İsrail'in 7 Ekim'den bu yana Gazze Şeridi'ne düzenlediği saldırılar sonucu zorla evlerinden çıkarılan binlerce Filistinli, her şeyi geride bırakarak güvenli bir yer arayışı içinde Gazze Şeridi'nin farklı bölgelerine yöneliyor.
Gazze kentinden güneydeki Refah'a tehcir edilenlerden 36 yaşındaki Rim es-Saka, AA muhabirine yaptığı açıklamada, Birleşmiş Milletler Filistinli Mültecilere Yardım ve Bayındırlık Ajansına (UNRWA) ait bir sığınma merkezinin avlusunda, ailesinin kurduğu çadırda hayatını sürdürmeye çalıştığını dile getirdi.
Yağışlı ve soğuk havaların yaşam koşullarını daha da zorlaştırdığını anlatan Saka, şöyle devam etti:
"Bizi yağmur çamurdan koruyacak ne bir çatımız ne de rüzgarı kesecek bir duvarımız var. Yağmur, maruz kaldığımız sıkıntıları daha da artırıyor. İki üç öteberimiz de kullanılmaz hale geldi. Kelimelerle ifade edilemeyecek derecede trajik şartlar altındayız. Gazze kentindeki Er-Rimal Mahallesi'nden zorla çıkarıldık, her türlü eziyete tanık olduk, şimdi de yağmur damlaları rahmetten gazaba dönüştü."
Su altında kalan çadırlar
Gazze Şeridi'nin güneyindeki Han Yunus'un batısında kalan El-Mevasi bölgesinde de Filistinliler, kış soğuğundan korunmak için sığındıkları çadırların yağmurla su altında kaldığını belirtti.
Kuzeyden göç eden Filistinli gençlerden Ekrem El-Gazali, bölgede naylon parçalarından kurduğu iptidaî çadırla maruz bırakıldığı zorlukları hafifletmeye çalışıyor.
Gazali, "Yağışlar nedeniyle sahip olduğumuz tüm örtü ve şilteler bir anda ıslandı. Bari bir kısmını koruyalım diye hızla hareket ettik ama olmadı." dedi.
İsrail saldırıları nedeniyle Cibaliya'daki evlerinden çıkmak zorunda kaldıklarını aktaran Gazali, "Evimizden çıkarken örtü, battaniye, yatak ne varsa bıraktık, birkaç parça elbise alabildik.

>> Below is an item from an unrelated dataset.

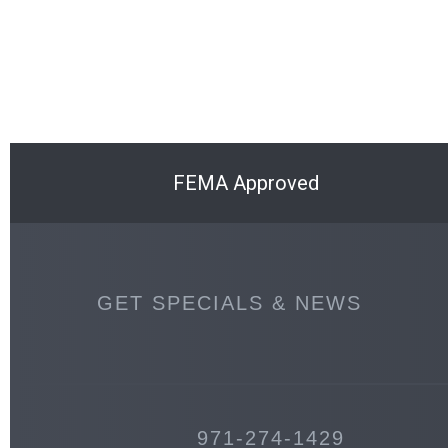
FEMA Approved
GET SPECIALS & NEWS
971-274-1429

Bugün de elimizdeki üç beş parça da yağmur suları altında kaldı. Saldırılar ne zaman sona erecek, maruz kaldığımız bu sıkıntılar ne zaman bitecek, evimize ne zaman döneceğiz bilmiyoruz. Tabii hala bir ev kaldıysa." şeklinde konuştu.
Şartlar, insanın takatini zorluyor
Bilal el-Hattu da ailesiyle Deyr el-Belah kentinin batısında inşaat halindeki bir evde yaşamaya çalışıyor.
Hattu, "Saldırıların en zor tarafı, bombalama, endişe, yağmur ve soğukla aynı anda mücadele etmek zorunda kalmamız. Bu insanın dayanma gücünü aşıyor." diye konuştu.
Sekiz kişilik ailesiyle ufak bir ateşin etrafında hem ısınmaya hem de bulabildikleri ne varsa pişirmeye çalıştıklarını aktaran Hattu, zorla yerlerinden edilen Filistinlilere dağıtılan gıda yardımları ve malzemelerinin kısıtlı miktarda olduğuna dikkati çekti.
Hattu, "Bazen kısıtlı miktarda yiyecekle açlığın üstesinden gelebiliyoruz. Ancak korku ve soğuk insanın kontrolü dışında gelişen duyular ve onları kontrol edemiyoruz." ifadesini kullandı.